THE PROBLEM →
Only the text should be kept: print every entry below exactly and leave each image out.

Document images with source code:
--- --- ---

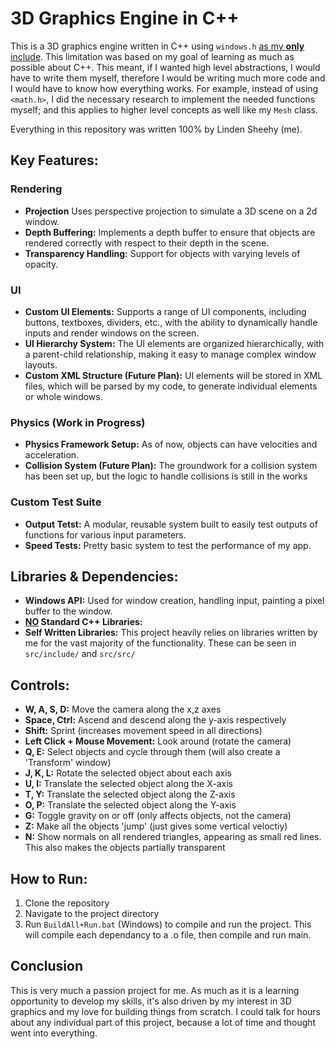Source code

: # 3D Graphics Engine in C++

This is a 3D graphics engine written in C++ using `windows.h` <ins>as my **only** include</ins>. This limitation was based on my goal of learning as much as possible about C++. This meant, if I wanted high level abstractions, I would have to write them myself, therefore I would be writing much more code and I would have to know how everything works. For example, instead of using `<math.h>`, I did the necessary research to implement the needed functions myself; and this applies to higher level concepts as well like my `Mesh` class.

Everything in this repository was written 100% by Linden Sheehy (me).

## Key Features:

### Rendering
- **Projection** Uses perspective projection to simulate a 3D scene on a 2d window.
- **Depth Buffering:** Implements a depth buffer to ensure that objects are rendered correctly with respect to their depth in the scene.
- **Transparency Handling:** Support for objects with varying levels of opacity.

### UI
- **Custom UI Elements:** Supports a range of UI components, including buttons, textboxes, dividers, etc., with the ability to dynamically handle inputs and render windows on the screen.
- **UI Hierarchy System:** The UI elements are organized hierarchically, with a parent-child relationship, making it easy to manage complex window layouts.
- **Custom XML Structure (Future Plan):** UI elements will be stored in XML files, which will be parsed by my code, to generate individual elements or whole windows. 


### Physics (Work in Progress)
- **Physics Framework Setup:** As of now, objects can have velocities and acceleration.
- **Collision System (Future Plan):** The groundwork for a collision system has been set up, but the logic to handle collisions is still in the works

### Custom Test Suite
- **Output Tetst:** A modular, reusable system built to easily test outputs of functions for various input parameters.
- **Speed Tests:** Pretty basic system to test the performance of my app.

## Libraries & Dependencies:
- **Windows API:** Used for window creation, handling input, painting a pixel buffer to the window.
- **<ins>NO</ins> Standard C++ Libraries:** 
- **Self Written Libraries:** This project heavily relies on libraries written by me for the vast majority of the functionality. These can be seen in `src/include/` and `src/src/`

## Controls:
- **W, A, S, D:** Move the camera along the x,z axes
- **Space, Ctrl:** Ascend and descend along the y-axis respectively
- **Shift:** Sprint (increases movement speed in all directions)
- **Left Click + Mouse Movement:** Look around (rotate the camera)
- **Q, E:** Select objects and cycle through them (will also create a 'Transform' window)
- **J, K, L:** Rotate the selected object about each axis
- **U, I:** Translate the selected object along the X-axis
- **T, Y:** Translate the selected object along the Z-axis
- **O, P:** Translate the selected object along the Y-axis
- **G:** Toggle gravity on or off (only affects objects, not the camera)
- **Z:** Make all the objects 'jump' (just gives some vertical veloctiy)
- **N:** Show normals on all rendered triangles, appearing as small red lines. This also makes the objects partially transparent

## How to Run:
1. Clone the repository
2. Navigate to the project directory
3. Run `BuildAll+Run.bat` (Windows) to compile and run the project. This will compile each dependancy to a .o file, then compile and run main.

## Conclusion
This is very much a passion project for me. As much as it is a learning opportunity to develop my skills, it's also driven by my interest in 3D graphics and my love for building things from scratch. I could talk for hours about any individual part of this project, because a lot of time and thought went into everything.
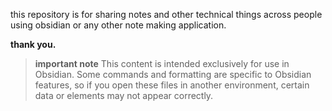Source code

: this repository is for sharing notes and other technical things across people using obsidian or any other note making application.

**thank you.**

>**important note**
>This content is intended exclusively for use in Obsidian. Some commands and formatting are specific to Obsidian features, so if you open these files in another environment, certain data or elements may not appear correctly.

--- --- ---

SOLUTION FOR THIS TASK →
Source code

: # 3D Graphics Engine in C++

This is a 3D graphics engine written in C++ using `windows.h` <ins>as my **only** include</ins>. This limitation was based on my goal of learning as much as possible about C++. This meant, if I wanted high level abstractions, I would have to write them myself, therefore I would be writing much more code and I would have to know how everything works. For example, instead of using `<math.h>`, I did the necessary research to implement the needed functions myself; and this applies to higher level concepts as well like my `Mesh` class.

Everything in this repository was written 100% by Linden Sheehy (me).

## Key Features:

### Rendering
- **Projection** Uses perspective projection to simulate a 3D scene on a 2d window.
- **Depth Buffering:** Implements a depth buffer to ensure that objects are rendered correctly with respect to their depth in the scene.
- **Transparency Handling:** Support for objects with varying levels of opacity.

### UI
- **Custom UI Elements:** Supports a range of UI components, including buttons, textboxes, dividers, etc., with the ability to dynamically handle inputs and render windows on the screen.
- **UI Hierarchy System:** The UI elements are organized hierarchically, with a parent-child relationship, making it easy to manage complex window layouts.
- **Custom XML Structure (Future Plan):** UI elements will be stored in XML files, which will be parsed by my code, to generate individual elements or whole windows. 


### Physics (Work in Progress)
- **Physics Framework Setup:** As of now, objects can have velocities and acceleration.
- **Collision System (Future Plan):** The groundwork for a collision system has been set up, but the logic to handle collisions is still in the works

### Custom Test Suite
- **Output Tetst:** A modular, reusable system built to easily test outputs of functions for various input parameters.
- **Speed Tests:** Pretty basic system to test the performance of my app.

## Libraries & Dependencies:
- **Windows API:** Used for window creation, handling input, painting a pixel buffer to the window.
- **<ins>NO</ins> Standard C++ Libraries:** 
- **Self Written Libraries:** This project heavily relies on libraries written by me for the vast majority of the functionality. These can be seen in `src/include/` and `src/src/`

## Controls:
- **W, A, S, D:** Move the camera along the x,z axes
- **Space, Ctrl:** Ascend and descend along the y-axis respectively
- **Shift:** Sprint (increases movement speed in all directions)
- **Left Click + Mouse Movement:** Look around (rotate the camera)
- **Q, E:** Select objects and cycle through them (will also create a 'Transform' window)
- **J, K, L:** Rotate the selected object about each axis
- **U, I:** Translate the selected object along the X-axis
- **T, Y:** Translate the selected object along the Z-axis
- **O, P:** Translate the selected object along the Y-axis
- **G:** Toggle gravity on or off (only affects objects, not the camera)
- **Z:** Make all the objects 'jump' (just gives some vertical veloctiy)
- **N:** Show normals on all rendered triangles, appearing as small red lines. This also makes the objects partially transparent

## How to Run:
1. Clone the repository
2. Navigate to the project directory
3. Run `BuildAll+Run.bat` (Windows) to compile and run the project. This will compile each dependancy to a .o file, then compile and run main.

## Conclusion
This is very much a passion project for me. As much as it is a learning opportunity to develop my skills, it's also driven by my interest in 3D graphics and my love for building things from scratch. I could talk for hours about any individual part of this project, because a lot of time and thought went into everything.
Source code

: this repository is for sharing notes and other technical things across people using obsidian or any other note making application.

**thank you.**

>**important note**
>This content is intended exclusively for use in Obsidian. Some commands and formatting are specific to Obsidian features, so if you open these files in another environment, certain data or elements may not appear correctly.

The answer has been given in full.